La silueta dibujada de un hombre de traje negro que deja el maletín en una oficina va hacia la ventana y empieza a caer ralentadamente entre frentes de rascacielos tapizados de enormes avisos de medias de mujer, de bebidas, entre los que no falta la estampita de una familia feliz. Así, con la impronta de Saul Bass, los títulos marcan la tonalidad oscura y desencantada de esta serie, apenas aligerada por la ironía, que en su primera temporada de 13 caps (es decir, la que se está pasando localmente), se ganó dos Globos de Oro importantes. Aunque escrita y dirigida por distintos/as guionistas y realizadores/as, Madmen (apelativo que se daba a los hacedores de publicidad en aquel tiempo) deja entrever el tatuaje de Mathew Wiener, su creador, uno de los libretistas y también productor de Los Soprano. Y si bien Weiner declara que tenía in mente esta serie antes de que se empezara a hacer la de los mafiosos, se podrían detectar en Don Draper, el director creativo de Madmen, algunos rasgos de Tony Soprano, aunque en el mundo de la publicidad sólo se pisen cabezas en sentido figurado y la buena comida ocupe un lugar menos sustancial. Al igual que en la exitosa producción protagonizada por James Gandolfini, en Madmen el óptimo casting fue elegido entre actores y actrices poco conocidos.

Un poco antes de que María Elena Walsh cantara “Ay, que vivos son los ejecutivos” (después de avisar en el prólogo que “el mundo nunca ha sido para todo el mundo”) ya en la agencia Sterling & Cooper, de Manhattan, había señores muy trajeados que tenían la sartén por el mango (y el mango también) para decidir y regir los gustos del público consumidor, cumpliendo de este modo las exigencias de sus poderosos clientes. En dicha agencia, según esta ficción televisiva, se podían crear argumentos para vender desde cigarrillos hasta rouge para los labios. Naturalmente, las mujeres fueron especialmente manipuladas en esta época del auge de la publicidad y el consumo: mientras se gestaba el movimiento feminista y Betty Friedan escribía La mística de la feminidad (publicado en 1963) donde detallaba el malestar sin nombre de tantas amas de casa suburbanas, los avisos incitaban a las mujeres a cumplir eficientemente las tareas domésticas y a mantenerse jóvenes y atractivas para oasis de sus asalariados maridos.
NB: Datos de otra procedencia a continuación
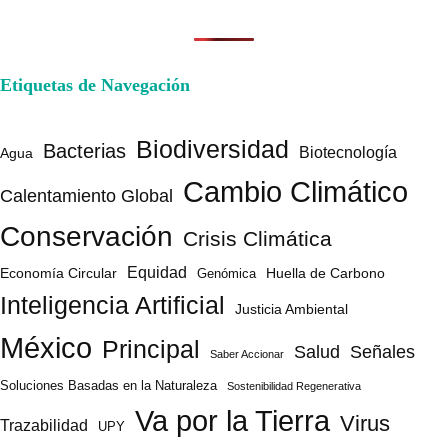
Etiquetas de Navegación
Biodiversidad
Bacterias
Biotecnología
Agua
Cambio Climático
Calentamiento Global
Conservación
Crisis Climática
Equidad
Huella de Carbono
Economía Circular
Genómica
Inteligencia Artificial
Justicia Ambiental
México
Principal
Salud
Señales
Saber Accionar
Soluciones Basadas en la Naturaleza
Sostenibilidad Regenerativa
Va por la Tierra
Virus
Trazabilidad
UPY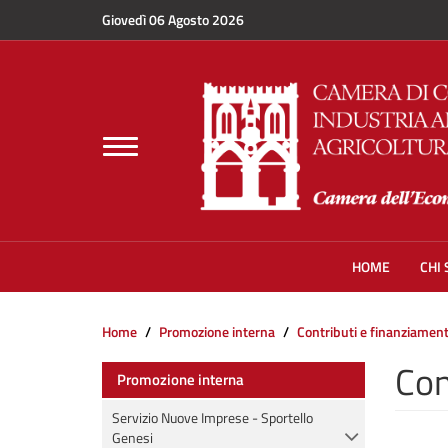
Salta al contenuto principale
Giovedì 06 Agosto 2026
Toggle
navigation
HOME
CHI
Home
Promozione interna
Contributi e finanziament
Con
Promozione interna
Servizio Nuove Imprese - Sportello
Genesi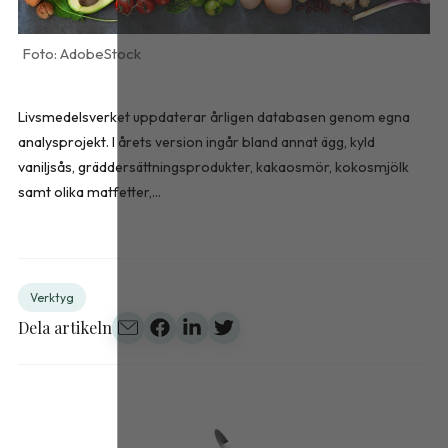
AdobeStock
Livsmedelsverket uppdaterar årligen databasen genom egna
analysprojekt. I årets version ingår bland annat ägg, kyld
vaniljsås, gräddersättningsprodukter, kakaosmör, kokosmjölk
samt olika matfetter,...
Verktyg
Dela artikeln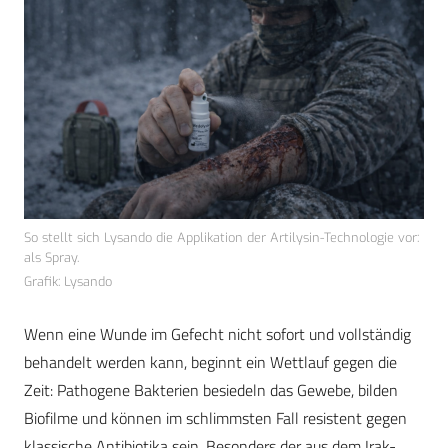
So stellt sich Lysando die Applikation der Artilysin-Technologie vor:
als Spray.
Grafik: Lysando
Wenn eine Wunde im Gefecht nicht sofort und vollständig
behandelt werden kann, beginnt ein Wettlauf gegen die
Zeit: Pathogene Bakterien besiedeln das Gewebe, bilden
Biofilme und können im schlimmsten Fall resistent gegen
klassische Antibiotika sein. Besonders der aus dem Irak-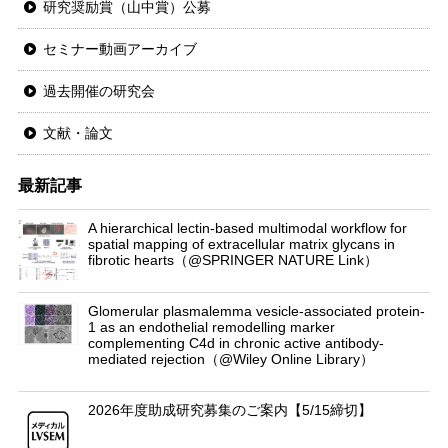
研究奨励賞（山中賞）公募
セミナー動画アーカイブ
過去開催の研究会
文献・論文
最新記事
A hierarchical lectin-based multimodal workflow for
spatial mapping of extracellular matrix glycans in
fibrotic hearts（@SPRINGER NATURE Link）
Glomerular plasmalemma vesicle-associated protein-
1 as an endothelial remodelling marker
complementing C4d in chronic active antibody-
mediated rejection（@Wiley Online Library）
2026年度助成研究募集のご案内【5/15締切】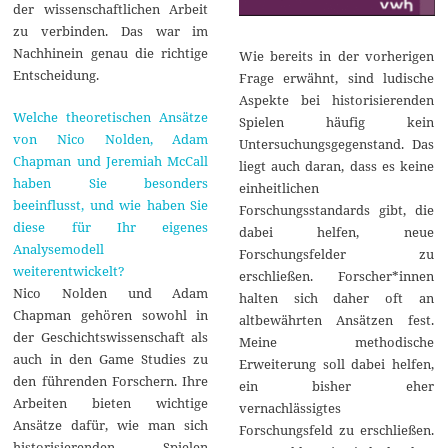
der wissenschaftlichen Arbeit
zu verbinden. Das war im
Nachhinein genau die richtige
Wie bereits in der vorherigen
Entscheidung.
Frage erwähnt, sind ludische
Aspekte bei historisierenden
Welche theoretischen Ansätze
Spielen häufig kein
von Nico Nolden, Adam
Untersuchungsgegenstand. Das
Chapman und Jeremiah McCall
liegt auch daran, dass es keine
haben Sie besonders
einheitlichen
beeinflusst, und wie haben Sie
Forschungsstandards gibt, die
diese für Ihr eigenes
dabei helfen, neue
Analysemodell
Forschungsfelder zu
weiterentwickelt?
erschließen. Forscher*innen
Nico Nolden und Adam
halten sich daher oft an
Chapman gehören sowohl in
altbewährten Ansätzen fest.
der Geschichtswissenschaft als
Meine methodische
auch in den Game Studies zu
Erweiterung soll dabei helfen,
den führenden Forschern. Ihre
ein bisher eher
Arbeiten bieten wichtige
vernachlässigtes
Ansätze dafür, wie man sich
Forschungsfeld zu erschließen.
historisierenden Spielen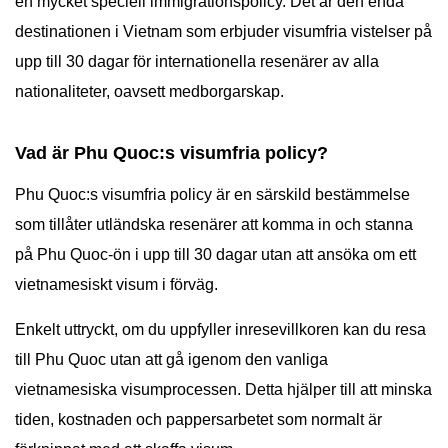
en mycket speciell immigrationspolicy. Det är den enda
destinationen i Vietnam som erbjuder visumfria vistelser på
upp till 30 dagar för internationella resenärer av alla
nationaliteter, oavsett medborgarskap.
Vad är Phu Quoc:s visumfria policy?
Phu Quoc:s visumfria policy är en särskild bestämmelse
som tillåter utländska resenärer att komma in och stanna
på Phu Quoc-ön i upp till 30 dagar utan att ansöka om ett
vietnamesiskt visum i förväg.
Enkelt uttryckt, om du uppfyller inresevillkoren kan du resa
till Phu Quoc utan att gå igenom den vanliga
vietnamesiska visumprocessen. Detta hjälper till att minska
tiden, kostnaden och pappersarbetet som normalt är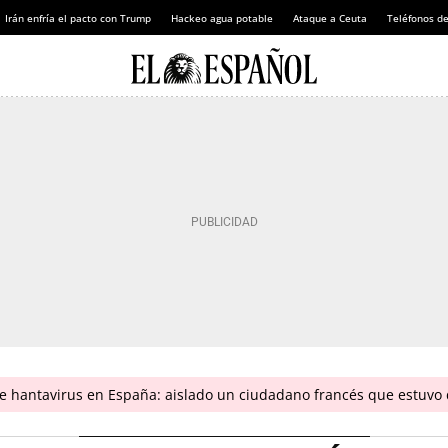
Irán enfría el pacto con Trump
Hackeo agua potable
Ataque a Ceuta
Teléfonos d
 hantavirus en España: aislado un ciudadano francés que estuvo 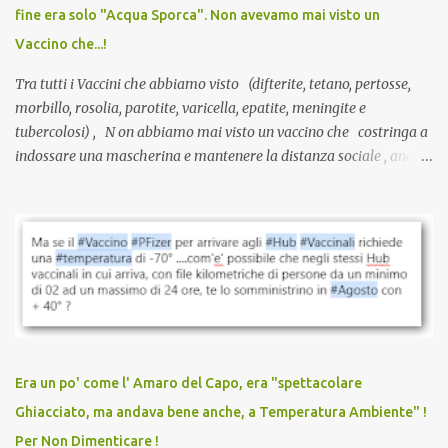
fine era solo "Acqua Sporca". Non avevamo mai visto un
serve una prescrizione. Non c’è diagnosi. Non c’è presa in carico.
Vaccino che...!
L’unico atto richiesto è una fi...
Tra tutti i Vaccini che abbiamo visto (difterite, tetano, pertosse,
morbillo, rosolia, parotite, varicella, epatite, meningite e
tubercolosi) , N on abbiamo mai visto un vaccino che costringa a
indossare una mascherina e mantenere la distanza sociale , anche
quando eri completamente vaccinato… Non avevamo mai sentito
parlare di un vaccino che diffonda il virus anche dopo la
vaccinazione. Non avevamo mai sentito parlare di ricompense,
sconti, incentivi per vaccinarsi. Non avevamo mai visto
discriminazioni per coloro che non l’hanno fatto. Se non sei stato
vaccinato, nessuno aveva prima cercato di farti sentire una
persona cattiva. Non avevamo mai visto un vaccino che minacci le
relazioni tra familiari, colleghi e amici. Non avevamo mai visto un
vaccino usato per minacciare i mezzi di sussistenza, il lavoro o la
Era un po' come l' Amaro del Capo, era "spettacolare
scuola. Non avevamo mai visto un vaccino che permettesse a un
Ghiacciato, ma andava bene anche, a Temperatura Ambiente" !
dodicenne di ignorare il consenso dei genitori. Dopo tutti i vaccini
Per Non Dimenticare !
che abbiamo elencato sopra...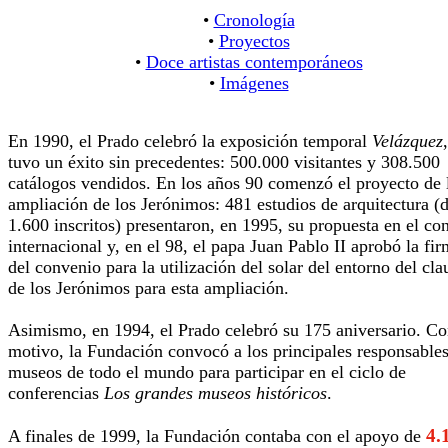
•
Cronología
•
Proyectos
•
Doce artistas contemporáneos
•
Imágenes
En 1990, el Prado celebró la exposición temporal
Velázquez
tuvo un éxito sin precedentes: 500.000 visitantes y 308.500
catálogos vendidos. En los años 90 comenzó el proyecto de 
ampliación de los Jerónimos: 481 estudios de arquitectura (d
1.600 inscritos) presentaron, en 1995, su propuesta en el co
internacional y, en el 98, el papa Juan Pablo II aprobó la fi
del convenio para la utilización del solar del entorno del cla
de los Jerónimos para esta ampliación.
Asimismo, en 1994, el Prado celebró su 175 aniversario. Co
motivo, la Fundación convocó a los principales responsable
museos de todo el mundo para participar en el ciclo de
conferencias
Los grandes museos históricos
.
4.
A finales de 1999, la Fundación contaba con el apoyo de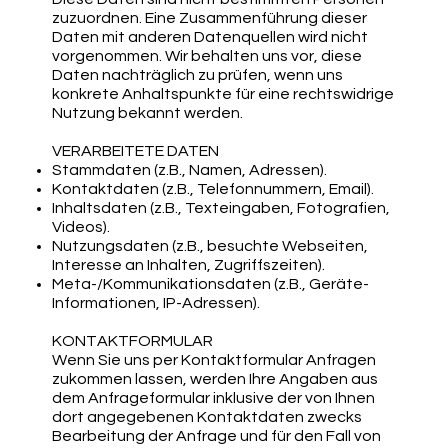
zuzuordnen. Eine Zusammenführung dieser
Daten mit anderen Datenquellen wird nicht
vorgenommen. Wir behalten uns vor, diese
Daten nachträglich zu prüfen, wenn uns
konkrete Anhaltspunkte für eine rechtswidrige
Nutzung bekannt werden.
VERARBEITETE DATEN
Stammdaten (z.B., Namen, Adressen).
Kontaktdaten (z.B., Telefonnummern, Email).
Inhaltsdaten (z.B., Texteingaben, Fotografien,
Videos).
Nutzungsdaten (z.B., besuchte Webseiten,
Interesse an Inhalten, Zugriffszeiten).
Meta-/Kommunikationsdaten (z.B., Geräte-
Informationen, IP-Adressen).
KONTAKTFORMULAR
Wenn Sie uns per Kontaktformular Anfragen
zukommen lassen, werden Ihre Angaben aus
dem Anfrageformular inklusive der von Ihnen
dort angegebenen Kontaktdaten zwecks
Bearbeitung der Anfrage und für den Fall von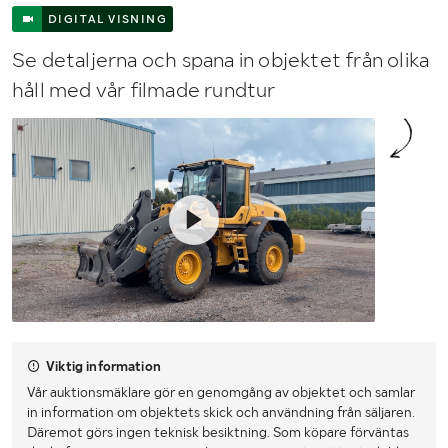
DIGITAL VISNING
Se detaljerna och spana in objektet från olika
håll med vår filmade rundtur
Viktig information
Vår auktionsmäklare gör en genomgång av objektet och samlar
in information om objektets skick och användning från säljaren.
Däremot görs ingen teknisk besiktning. Som köpare förväntas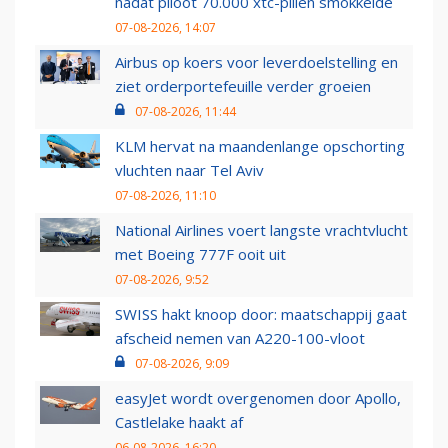
nadat piloot 70.000 xtc-pillen smokkelde
07-08-2026, 14:07
Airbus op koers voor leverdoelstelling en
ziet orderportefeuille verder groeien
07-08-2026, 11:44
KLM hervat na maandenlange opschorting
vluchten naar Tel Aviv
07-08-2026, 11:10
National Airlines voert langste vrachtvlucht
met Boeing 777F ooit uit
07-08-2026, 9:52
SWISS hakt knoop door: maatschappij gaat
afscheid nemen van A220-100-vloot
07-08-2026, 9:09
easyJet wordt overgenomen door Apollo,
Castlelake haakt af
06-08-2026, 16:20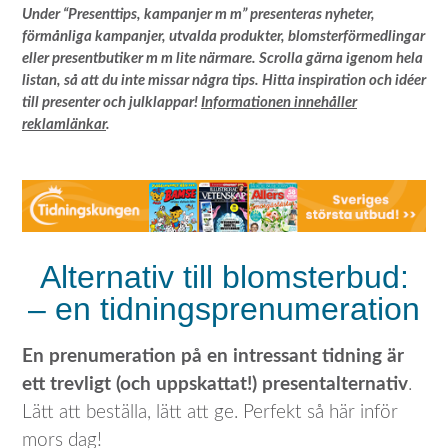
Under “Presenttips, kampanjer m m” presenteras nyheter,
förmånliga kampanjer, utvalda produkter, blomsterförmedlingar
eller presentbutiker m m lite närmare. Scrolla gärna igenom hela
listan, så att du inte missar några tips. Hitta inspiration och idéer
till presenter och julklappar!
Informationen innehåller
reklamlänkar
.
Alternativ till blomsterbud:
– en tidningsprenumeration
En prenumeration på en intressant tidning är
ett trevligt (och uppskattat!) presentalternativ
.
Lätt att beställa, lätt att ge. Perfekt så här inför
mors dag!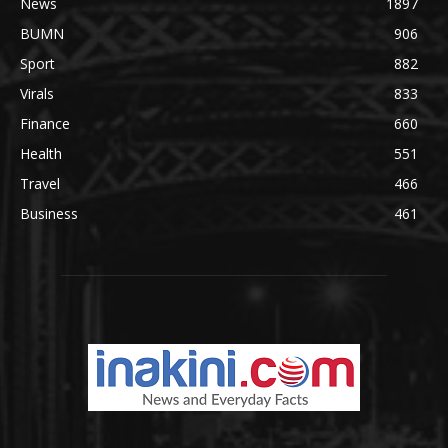
News
1897
BUMN
906
Sport
882
Virals
833
Finance
660
Health
551
Travel
466
Business
461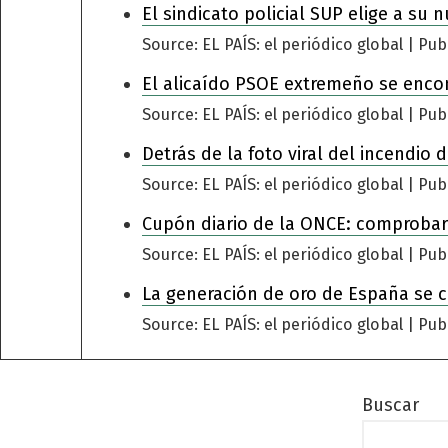
El sindicato policial SUP elige a su 
Source: EL PAÍS: el periódico global
Pub
El alicaído PSOE extremeño se encomi
Source: EL PAÍS: el periódico global
Pub
Detrás de la foto viral del incendio
Source: EL PAÍS: el periódico global
Pub
Cupón diario de la ONCE: comprobar
Source: EL PAÍS: el periódico global
Pub
La generación de oro de España se 
Source: EL PAÍS: el periódico global
Pub
Buscar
Betty, la bonita mujer de Don, madre de un niño y una niña, con su peinado prolijo, sus faldas plato y sus ballerinas, es una de las víctimas de esa publicidad que le promete una felicidad que a ella le escurre, aunque trata de hacer todos los deberes. Pero ella, sin que los médicos encuentren una causa física, cada tanto pierde el control de sus manos. Trudy, la casada con el trepador Pete, recién llegado a la agencia, es la típica esposa presionadora que quiere tener más, mudarse a Manhattan, vivir por encima de lo que gana su marido. Las chicas de la oficina cubren puestos secundarios, aunque Peggy, la modosa secretaria de Don, menos mosquita muerta de lo que aparentaba en principio, se va a destapar con un ingenioso eslogan para lápiz labial. En el barrio de Betty no es bien vista la llegada de Helen, divorciada, dos hijos, vendedora en una joyería, que hace su vida.

En Siempre hay un mañana, film de Douglas Sirk hecho en 1956 que se puede mirar la semana próxima por el cable, pocos años antes de la fecha que marca el comienzo de Madmen, un empresario agobiado por la rutina en el trabajo y en su casa, ha inventado un robot de juguete que en realidad lo representa. El tipo intenta reavivar el romance con su mujer, ama de casa intachable autómata con dos hijas y un hijo adolescentes, y se topa reiteradamente con las excusas domésticas de ella. Cuando aparece en el lugar un antiguo amor del hombre (la fascinante Barbara Stanwyck) encendiéndole ilusiones adormecidas, ahí sí la alarmada familia unida se confabula para retenerlo. Un cierre hollywwoodense que no logra opacar la mirada crítica del director sobre lo denominó años más tarde en un reportaje, “la convencional, decrépita, corrompida familia norteamericana”.

Madmen, los martes a las 19.45 por HBO
Siempre hay un mañana, el jueves 12 a las 14 por Retro.